La nomenklatura libérale IV
Le cumul constitue un des principaux privilèges de la nomenklatura libérale française. C’est une pratique déjà ancienne. Le Nouvel Observateur (15-21 octobre 2009) fait semblant de la découvrir mais en en élargissant tellement le périmètre que cela revient très exactement à noyer le poisson. On a, à vrai dire, rien à faire que Morandini ou Beigbeder soient, dans leurs domaines respectifs, des cumulards mais cela revient à relativiser l’accaparement glouton des fonctions rémunératrices par ceux que le Nouvel Observateur appelle les « cumulards du CAC 40 », les Pébereau (BNP Paribas), Spinetta (Air France), Beffa (Saint-Gobain), Fourtou (Vivendi), Desmarets (Total), etc. sans parler de Proglio! Rien n’est dit du système qui permet le scandale... Et rien ne changera.

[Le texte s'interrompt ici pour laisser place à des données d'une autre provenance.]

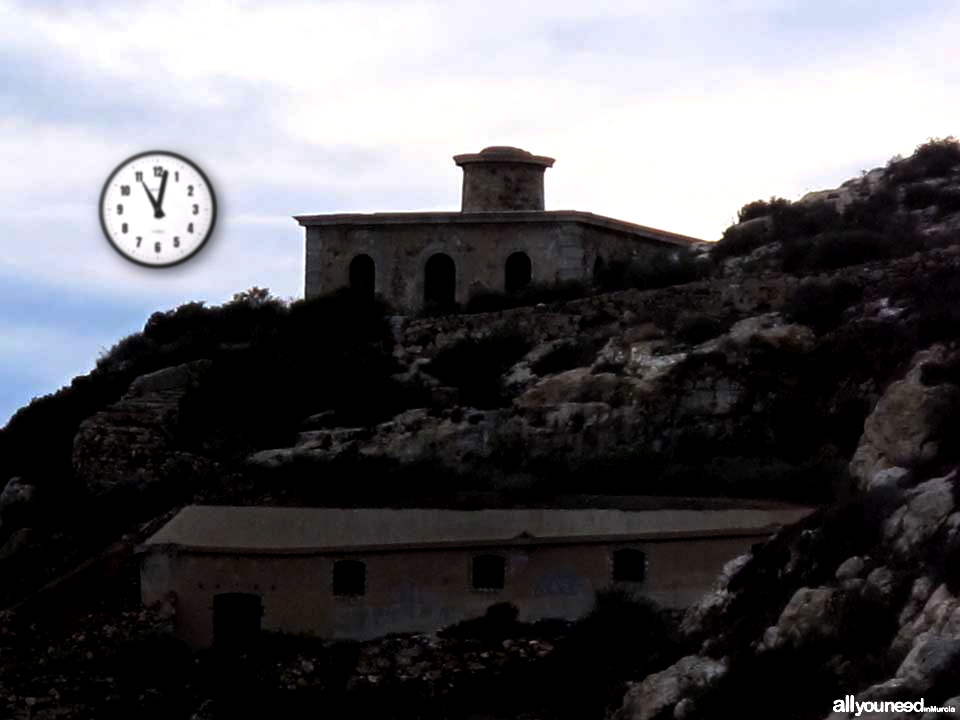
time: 11:02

Sauf que, peut-être, ce gouvernement semble s’intéresser à la question. Ne vient-il pas de s’attaquer au plus honteux de tous ces cumuls, celui de ces accidentés du travail qui, non contents de toucher de l’argent alors qu’ils ne travaillent pas, ce qui est contraire aux principes les plus élémentaires du libéralisme économique, en plus ne paient pas d’impôts sur cette indemnisation! Un intolérable passe-droit, a proclamé M. Jean-François Copé, un grand humaniste trop méconnu...Il suffit alors pour imposer ces profiteurs de transformer ce qui est une indemnité pour préjudice en un « revenu de remplacement du travail ». C’est une « mesure de justice sociale », s’est réjoui M. Woerth qui s’y connaît. Il paraît que cela rapporterait 150 millions d’euros. De quoi rémunérer correctement M. Proglio de façon à lui éviter la « peur du déclassement ». Et on dira après çà que ce pouvoir n’est pas attentif aux problèmes des gens.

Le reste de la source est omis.